A mio padre, con tutto l’amore e l’ammirazione che gli porto.

Una lastra di marmo non potrà mai separarci, sarai sempre con me papà.

 

Aurelia

 

 

 

Finalmente ce l’ho fatta, anche se disperavo di riuscirci vista la piega presa dalle cose negli ultimi mesi.

Dunque, innanzi tutto i ringraziamenti a chi mi ha seguito, e commentato, fin dall’inizio e a chi si è aggiunto strada facendo. A voi tutti la mia imperitura riconoscenza per i complimenti, i commenti salaci, gl’incoraggiamenti e tutte le parole cui ho fatto tesoro a livello personale e migliorativo. In quanto che, da un certo punto in poi, ho molto fidato sulle vostre reazioni per perfezionare quanto andavo scrivendo. Un grazie speciale al Thartaruka Fan Club (l’ho scritto bene?) alla sua presidentessa e a tutti i suoi membri, ché se la storia ha avuto un lieto fine è solo perché poi non avrei sopportato le vostre lamentele!

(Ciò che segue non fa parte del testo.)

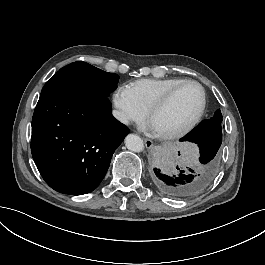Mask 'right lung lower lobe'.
<instances>
[{"label":"right lung lower lobe","mask_w":265,"mask_h":265,"mask_svg":"<svg viewBox=\"0 0 265 265\" xmlns=\"http://www.w3.org/2000/svg\"><path fill=\"white\" fill-rule=\"evenodd\" d=\"M129 129L99 95L41 93L32 118L31 151L46 183L71 195L93 191Z\"/></svg>","instance_id":"98d812e1"}]
</instances>
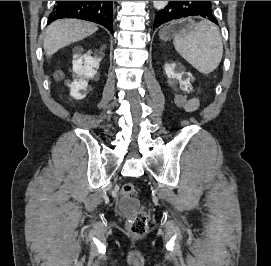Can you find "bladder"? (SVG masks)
<instances>
[{
    "instance_id": "31cf9c89",
    "label": "bladder",
    "mask_w": 271,
    "mask_h": 266,
    "mask_svg": "<svg viewBox=\"0 0 271 266\" xmlns=\"http://www.w3.org/2000/svg\"><path fill=\"white\" fill-rule=\"evenodd\" d=\"M139 206V201L136 198H124L120 202V210L124 213H130Z\"/></svg>"
}]
</instances>
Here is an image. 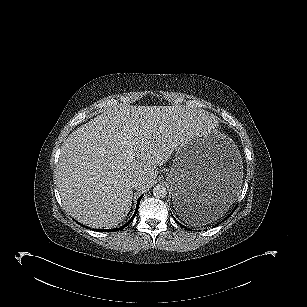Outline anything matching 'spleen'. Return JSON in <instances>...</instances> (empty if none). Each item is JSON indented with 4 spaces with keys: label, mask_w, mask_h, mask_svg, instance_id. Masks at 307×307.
Listing matches in <instances>:
<instances>
[{
    "label": "spleen",
    "mask_w": 307,
    "mask_h": 307,
    "mask_svg": "<svg viewBox=\"0 0 307 307\" xmlns=\"http://www.w3.org/2000/svg\"><path fill=\"white\" fill-rule=\"evenodd\" d=\"M227 209H216L214 211H203L197 215L192 216L190 220H185L191 225L208 224L219 219L226 212Z\"/></svg>",
    "instance_id": "spleen-1"
}]
</instances>
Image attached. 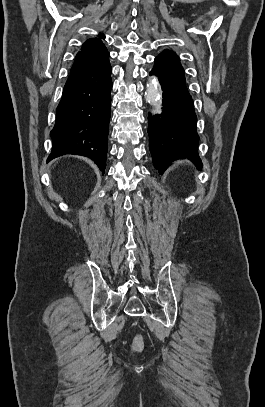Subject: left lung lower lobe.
I'll use <instances>...</instances> for the list:
<instances>
[{
  "instance_id": "obj_1",
  "label": "left lung lower lobe",
  "mask_w": 265,
  "mask_h": 407,
  "mask_svg": "<svg viewBox=\"0 0 265 407\" xmlns=\"http://www.w3.org/2000/svg\"><path fill=\"white\" fill-rule=\"evenodd\" d=\"M150 75L159 78L163 90L162 113L149 115V148L160 174L178 159H189L202 168L198 156L199 136L193 100L185 86V76L155 58Z\"/></svg>"
}]
</instances>
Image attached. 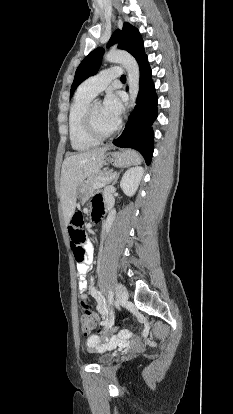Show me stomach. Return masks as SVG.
<instances>
[{"label": "stomach", "instance_id": "obj_1", "mask_svg": "<svg viewBox=\"0 0 233 414\" xmlns=\"http://www.w3.org/2000/svg\"><path fill=\"white\" fill-rule=\"evenodd\" d=\"M105 158L108 162L116 167H124L132 165L134 162L135 157L132 154L127 153L126 151L123 153L120 152H109L105 155ZM76 196L81 202H85L88 200L90 194L88 193V188L86 183H81L77 188Z\"/></svg>", "mask_w": 233, "mask_h": 414}]
</instances>
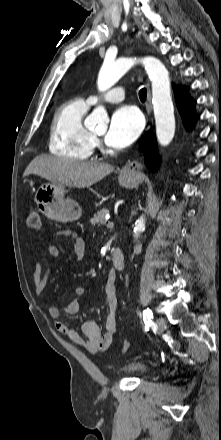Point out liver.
I'll list each match as a JSON object with an SVG mask.
<instances>
[{
  "mask_svg": "<svg viewBox=\"0 0 221 440\" xmlns=\"http://www.w3.org/2000/svg\"><path fill=\"white\" fill-rule=\"evenodd\" d=\"M113 170L114 167L107 163L80 162L41 155L31 161L23 176L35 174L56 184L85 188L102 180Z\"/></svg>",
  "mask_w": 221,
  "mask_h": 440,
  "instance_id": "6515ba94",
  "label": "liver"
}]
</instances>
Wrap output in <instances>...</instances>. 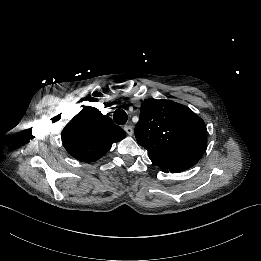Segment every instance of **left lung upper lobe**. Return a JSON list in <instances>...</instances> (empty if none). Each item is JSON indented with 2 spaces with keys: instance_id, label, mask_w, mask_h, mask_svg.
I'll list each match as a JSON object with an SVG mask.
<instances>
[{
  "instance_id": "1",
  "label": "left lung upper lobe",
  "mask_w": 261,
  "mask_h": 261,
  "mask_svg": "<svg viewBox=\"0 0 261 261\" xmlns=\"http://www.w3.org/2000/svg\"><path fill=\"white\" fill-rule=\"evenodd\" d=\"M134 133L150 160L166 173L191 168L207 146L204 121L188 107L165 99L142 104Z\"/></svg>"
}]
</instances>
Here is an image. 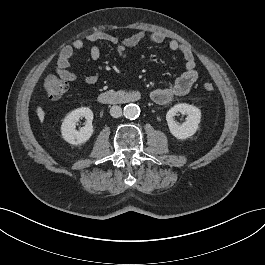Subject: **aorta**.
<instances>
[{
	"instance_id": "obj_1",
	"label": "aorta",
	"mask_w": 265,
	"mask_h": 265,
	"mask_svg": "<svg viewBox=\"0 0 265 265\" xmlns=\"http://www.w3.org/2000/svg\"><path fill=\"white\" fill-rule=\"evenodd\" d=\"M123 114L127 119H136L140 114V108L136 104H127L124 107Z\"/></svg>"
}]
</instances>
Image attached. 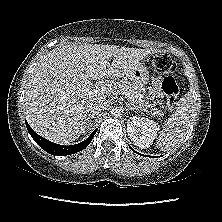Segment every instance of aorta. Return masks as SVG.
<instances>
[{
	"label": "aorta",
	"instance_id": "1",
	"mask_svg": "<svg viewBox=\"0 0 222 222\" xmlns=\"http://www.w3.org/2000/svg\"><path fill=\"white\" fill-rule=\"evenodd\" d=\"M124 113V109L122 106H115L111 109V115L114 117H121Z\"/></svg>",
	"mask_w": 222,
	"mask_h": 222
}]
</instances>
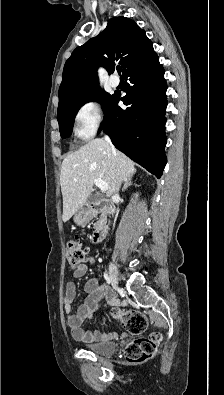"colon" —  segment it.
Returning a JSON list of instances; mask_svg holds the SVG:
<instances>
[{
    "label": "colon",
    "instance_id": "1",
    "mask_svg": "<svg viewBox=\"0 0 224 395\" xmlns=\"http://www.w3.org/2000/svg\"><path fill=\"white\" fill-rule=\"evenodd\" d=\"M65 256L71 267L82 264L85 258V250L78 240H71L65 248ZM120 321L123 328L134 335H140L146 330L147 320L143 313L137 310L117 309L113 313ZM161 341L159 333H152L147 337H141L129 343L125 348V356L131 363L138 364L154 358L158 352Z\"/></svg>",
    "mask_w": 224,
    "mask_h": 395
}]
</instances>
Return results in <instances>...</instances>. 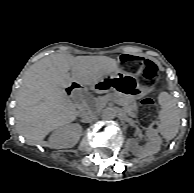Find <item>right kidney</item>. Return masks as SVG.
Masks as SVG:
<instances>
[{
    "label": "right kidney",
    "mask_w": 194,
    "mask_h": 193,
    "mask_svg": "<svg viewBox=\"0 0 194 193\" xmlns=\"http://www.w3.org/2000/svg\"><path fill=\"white\" fill-rule=\"evenodd\" d=\"M82 128L78 124H66L56 129L49 137L48 145L51 148H71L78 142Z\"/></svg>",
    "instance_id": "1"
}]
</instances>
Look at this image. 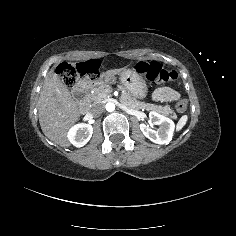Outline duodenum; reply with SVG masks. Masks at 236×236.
Segmentation results:
<instances>
[{"mask_svg":"<svg viewBox=\"0 0 236 236\" xmlns=\"http://www.w3.org/2000/svg\"><path fill=\"white\" fill-rule=\"evenodd\" d=\"M96 81H97L96 78L87 77L80 80L74 87L73 95L77 102L78 111L81 114H85L88 111L86 93Z\"/></svg>","mask_w":236,"mask_h":236,"instance_id":"duodenum-1","label":"duodenum"}]
</instances>
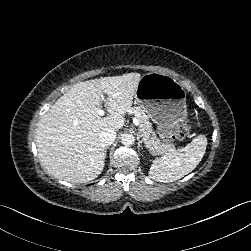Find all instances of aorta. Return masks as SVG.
I'll return each instance as SVG.
<instances>
[{"label":"aorta","instance_id":"762f6f07","mask_svg":"<svg viewBox=\"0 0 251 251\" xmlns=\"http://www.w3.org/2000/svg\"><path fill=\"white\" fill-rule=\"evenodd\" d=\"M121 143L124 146H130L135 142V138L134 135L131 133H124L121 135Z\"/></svg>","mask_w":251,"mask_h":251}]
</instances>
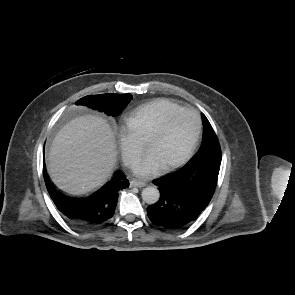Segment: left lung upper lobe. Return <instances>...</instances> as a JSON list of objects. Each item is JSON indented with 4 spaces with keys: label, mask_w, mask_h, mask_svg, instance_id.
<instances>
[{
    "label": "left lung upper lobe",
    "mask_w": 295,
    "mask_h": 295,
    "mask_svg": "<svg viewBox=\"0 0 295 295\" xmlns=\"http://www.w3.org/2000/svg\"><path fill=\"white\" fill-rule=\"evenodd\" d=\"M203 122V142L200 152L191 160V164L206 155H221V148L218 138L209 123L208 119L202 114ZM189 163V164H190Z\"/></svg>",
    "instance_id": "5c2ea615"
}]
</instances>
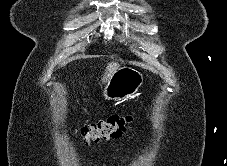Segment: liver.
Returning <instances> with one entry per match:
<instances>
[{"label":"liver","instance_id":"1","mask_svg":"<svg viewBox=\"0 0 227 166\" xmlns=\"http://www.w3.org/2000/svg\"><path fill=\"white\" fill-rule=\"evenodd\" d=\"M118 69H119V64L117 62L108 63L104 76L102 78V82L103 83L107 82L110 79V77L113 75V73Z\"/></svg>","mask_w":227,"mask_h":166}]
</instances>
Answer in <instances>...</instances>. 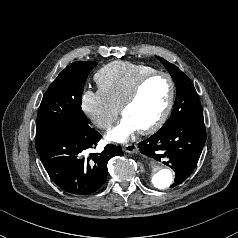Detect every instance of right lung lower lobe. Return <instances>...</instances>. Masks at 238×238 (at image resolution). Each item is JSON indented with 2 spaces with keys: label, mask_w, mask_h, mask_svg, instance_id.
<instances>
[{
  "label": "right lung lower lobe",
  "mask_w": 238,
  "mask_h": 238,
  "mask_svg": "<svg viewBox=\"0 0 238 238\" xmlns=\"http://www.w3.org/2000/svg\"><path fill=\"white\" fill-rule=\"evenodd\" d=\"M101 135L88 124L65 125L36 135V150L50 178L71 194L88 195L107 179V162L122 156L120 147L108 144L101 153H85L94 148Z\"/></svg>",
  "instance_id": "right-lung-lower-lobe-1"
}]
</instances>
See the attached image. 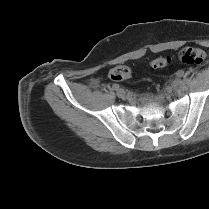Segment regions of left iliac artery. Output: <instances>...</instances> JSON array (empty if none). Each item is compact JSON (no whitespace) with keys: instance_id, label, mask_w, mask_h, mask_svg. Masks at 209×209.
<instances>
[{"instance_id":"44dca946","label":"left iliac artery","mask_w":209,"mask_h":209,"mask_svg":"<svg viewBox=\"0 0 209 209\" xmlns=\"http://www.w3.org/2000/svg\"><path fill=\"white\" fill-rule=\"evenodd\" d=\"M177 76L182 78L184 76L183 71H178Z\"/></svg>"}]
</instances>
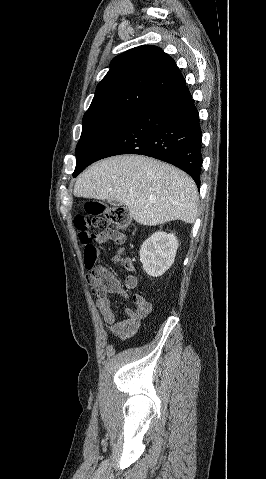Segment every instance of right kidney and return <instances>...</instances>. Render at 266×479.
Segmentation results:
<instances>
[{
    "mask_svg": "<svg viewBox=\"0 0 266 479\" xmlns=\"http://www.w3.org/2000/svg\"><path fill=\"white\" fill-rule=\"evenodd\" d=\"M178 248V240L173 233L158 231L142 244L140 262L143 270L152 277H159L174 262Z\"/></svg>",
    "mask_w": 266,
    "mask_h": 479,
    "instance_id": "right-kidney-1",
    "label": "right kidney"
}]
</instances>
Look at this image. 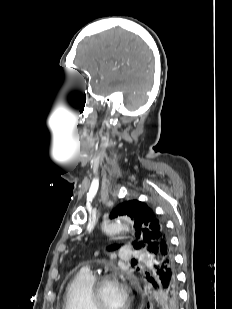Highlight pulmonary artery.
<instances>
[{"label":"pulmonary artery","mask_w":232,"mask_h":309,"mask_svg":"<svg viewBox=\"0 0 232 309\" xmlns=\"http://www.w3.org/2000/svg\"><path fill=\"white\" fill-rule=\"evenodd\" d=\"M142 259V260H149V256L145 255L144 253L140 252V251H132V250H128L127 248L123 249V256H122V261H128L129 259ZM82 272L89 274V275H93L92 271L89 267H83L81 269Z\"/></svg>","instance_id":"pulmonary-artery-1"}]
</instances>
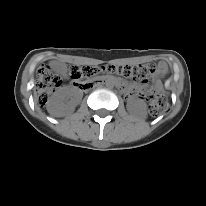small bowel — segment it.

Non mi dilungo oltre, giacché non voglio assolutamente che questa nota a piè pagina rischi di sembrare una autocelebrazione, salvo che per sottolineare di nuovo l’epigrafe di cui sopra. Ché lo sforzo creativo e quanto ne è derivato è dedicato con immenso amore, e la certezza che non li dimenticherò mai, a due persone che non ci sono più.

Bene, per il momento è tutto, e spero che l’epilogo non vi abbia deluso.